After danger of frost has passed, set transplants 18-24" apart in rows 24-36" apart. Ensure that plants receive 1-2" of water per week. Avoid over-application of nitrogen as this can cause vegetative growth at the expense of fruit set.

Insect Pests

Biological controls such as Bacillus thuringiensis can be effective in controlling climbing cutworms. Aphids, flea beetles, and other hard-shelled insects can be controlled with an insecticidal soap solution.

Diseases & Other Problems

To prevent common pepper diseases like Phytopthora and bacterial spot, avoid watering plants at night or on cool, cloudy days. Excess nitrogen and/or insufficient phosphorous can cause pepper plants to become bushy and produce few blossoms.

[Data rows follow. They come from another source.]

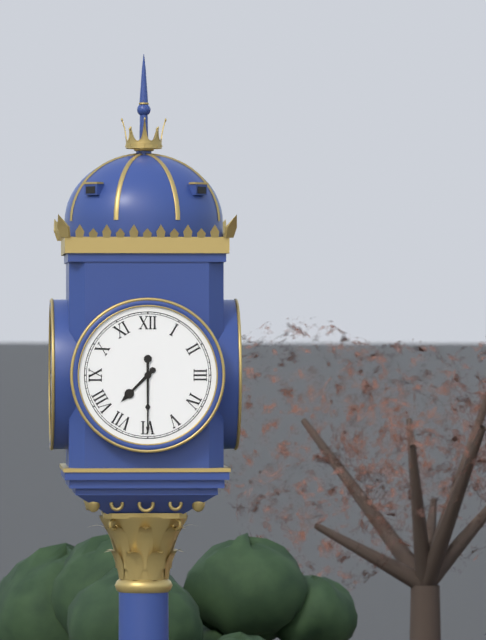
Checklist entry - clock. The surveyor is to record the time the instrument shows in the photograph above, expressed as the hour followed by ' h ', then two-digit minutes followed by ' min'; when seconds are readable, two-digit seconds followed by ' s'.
7 h 30 min
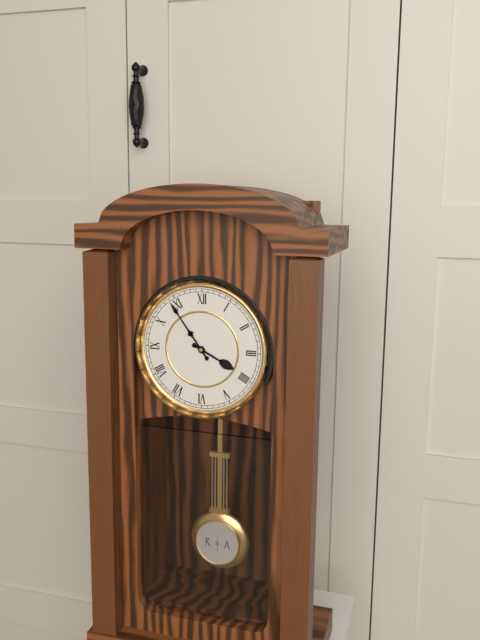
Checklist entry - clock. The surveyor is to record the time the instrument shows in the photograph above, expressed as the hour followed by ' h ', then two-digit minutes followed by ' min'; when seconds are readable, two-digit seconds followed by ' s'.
3 h 54 min
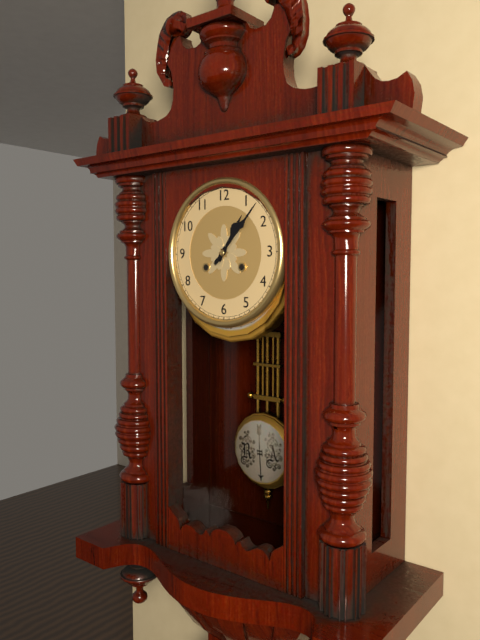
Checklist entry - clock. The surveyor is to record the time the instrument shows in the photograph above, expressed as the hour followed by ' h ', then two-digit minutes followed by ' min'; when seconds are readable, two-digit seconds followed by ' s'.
1 h 07 min
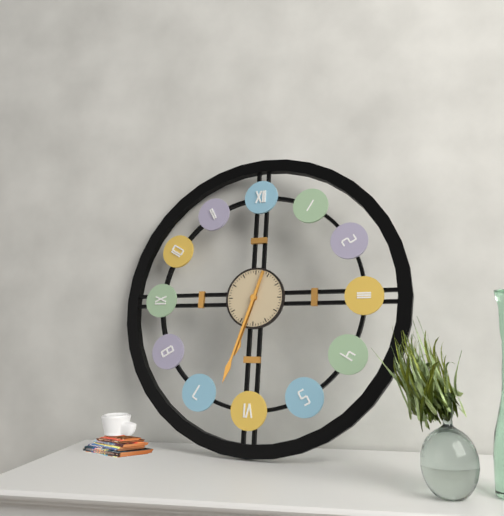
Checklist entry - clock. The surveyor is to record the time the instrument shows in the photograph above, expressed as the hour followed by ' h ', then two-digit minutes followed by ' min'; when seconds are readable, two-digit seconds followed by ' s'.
6 h 33 min
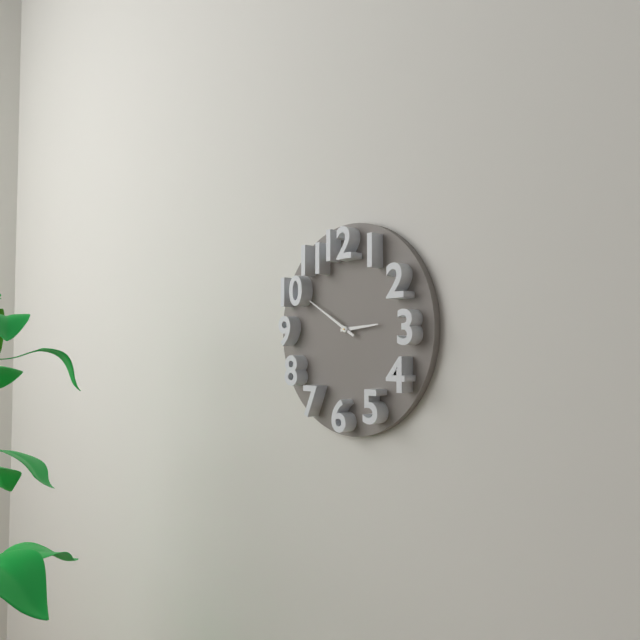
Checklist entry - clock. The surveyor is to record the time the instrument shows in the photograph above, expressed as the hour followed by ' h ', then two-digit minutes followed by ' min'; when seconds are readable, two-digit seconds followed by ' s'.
2 h 50 min
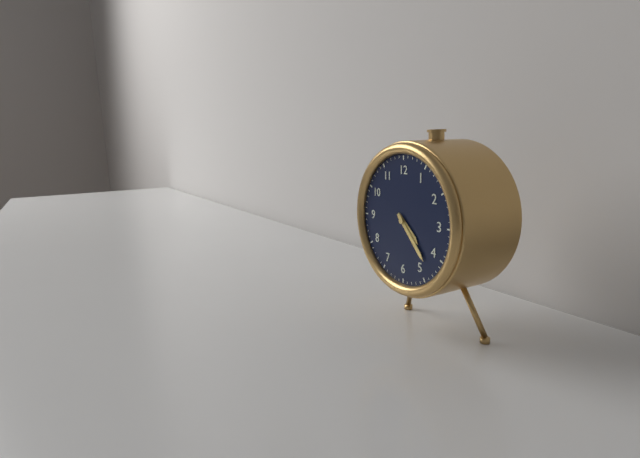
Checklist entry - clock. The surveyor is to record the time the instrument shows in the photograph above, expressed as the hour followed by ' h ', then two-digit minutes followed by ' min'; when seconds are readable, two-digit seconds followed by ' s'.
4 h 23 min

Peppers can be harvested at any time but should be picked before they become soft or overly mature. Harvesting regularly will encourage further fruit set. Peppers can be stored in the refrigerator for 4 to 5 days. Alternatively, they can be dried by hanging them or placing them on a screen or basket in a warm, well-ventilated location until completely dry.

CONSIDERATIONS:

Select disease-free plants that are true-to-type. Pepper plants are prone to cross pollination by bees, so precautions should be taken to prevent pollination by insects. Covering plants with mosquito netting is an effective method to protect against pollen contamination.

HARVESTING SEED:

Harvest mature, disease-free fruit that have developed their final color. Cut open fruit and use a gloved hand to remove the seed. Dry on a coffee filter or paper towel. Store in an airtight container until ready to use.

Note: We have noticed that pepper juice can leach through gloves. It is wise to double up if you are processing a large number of peppers or superhot chiles.

SEED LONGETIVITY:

Pepper seeds will remain viable for three years when stored under ideal conditions.